Tuesday 10/16
Philosophical Investigations, 89-108
Discussion Questions
First Question: The Normative Science
What do you make of Wittgenstein's interpretation (81) of Ramsey's comment that logic is a 'normative science'? That is, how would you explain it, especially to someone who has not worked through the Tractatus?
Second Question: Of Logic and Language I
Having dismantled much of the project of the Tractatus, at 89 asks, "[i]n what sense is logic something sublime?" What features of logic does Wittgenstein identify in this (and following) passages that so captivated the Wittgenstein of the Tractatus?
Third Question: Of Logic and Language II
How do questions about precision in language (91) lead to questions about the essence of language (92)? Can you think of any examples we've considered to help illuminate the point Wittgenstein is making here? What does he say about the project of seeking the essence of language?
Fourth Question: Of Thought and Language
At (96) we are told that among other tractarian illusions, "[t]hese concepts: proposition, language, thought, world, stand in line one behind the other, each equivalent to each", to which Wittgenstein responds, almost sotto voce, "([b]ut what are these words to be used for now? The language-game in which they are to be applied is missing.)" How should we understand his parenthetical response? Does his point suffice in rejecting the Tractarian view of the relationship between world (consider: the metaphysical turn), thought (consider: the epistemic turn), and language (consider: the linguistic turn)?
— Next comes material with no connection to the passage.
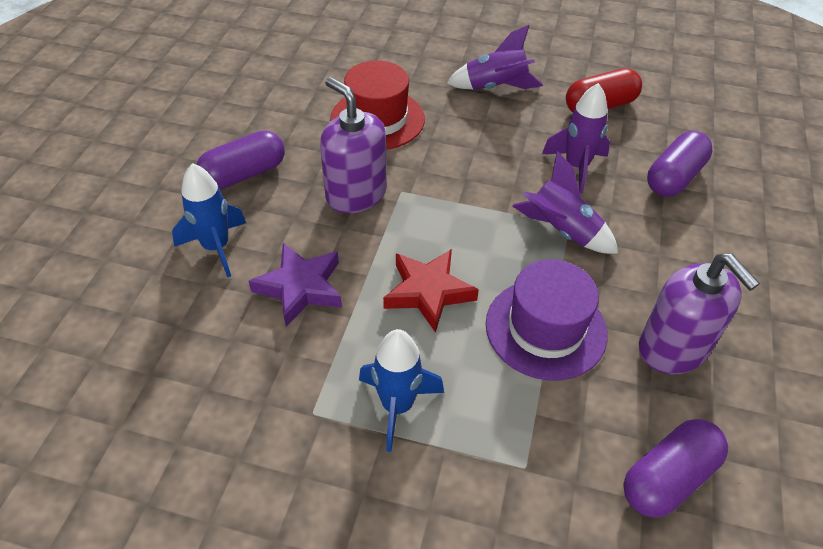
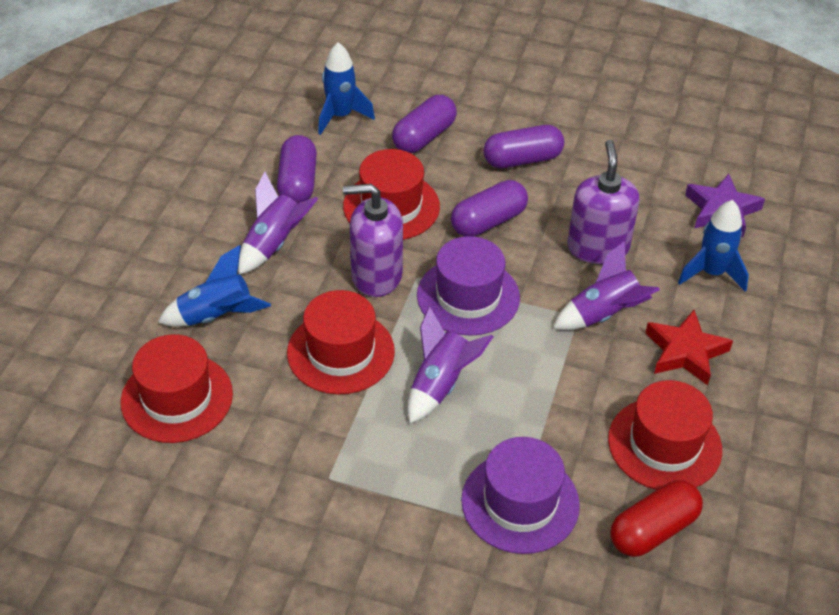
blue rocket: [172,163,246,278] [359,329,444,452] = 2 -> [158,245,271,327] [318,42,375,135] [678,200,749,292] = 3
purple capsule: [196,130,285,189] [623,419,728,518] [647,131,713,197] = 3 -> [277,135,317,204] [392,95,457,153] [451,180,528,236] [483,125,564,168] = 4
purple hat: [486,260,608,381] = 1 -> [417,236,520,336] [461,437,580,554] = 2
red hat: [330,60,425,150] = 1 -> [121,334,233,443] [287,290,395,394] [343,149,440,240] [608,380,722,490] = 4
Fifth Question: On Rough Ground
At 107, Wittgenstein admonishes us--and, presumably, himself--thusly,
107. The more narrowly we examine actual language, the sharper becomes the conflict between it and our requirement. (For the crystalline purity of logic was, of course, not a result of investigation: it was a requirement.) The conflict becomes intolerable; the requirement is now in danger of becoming empty.—We have got on to slippery ice where there is no friction and so in a certain sense the conditions are ideal, but also, just because of that, we are unable to walk. We want to walk: so we need friction. Back to the rough ground!
What do you take him to mean in this frankly poetic passage? What is the friction we need to walk here, and what is walking?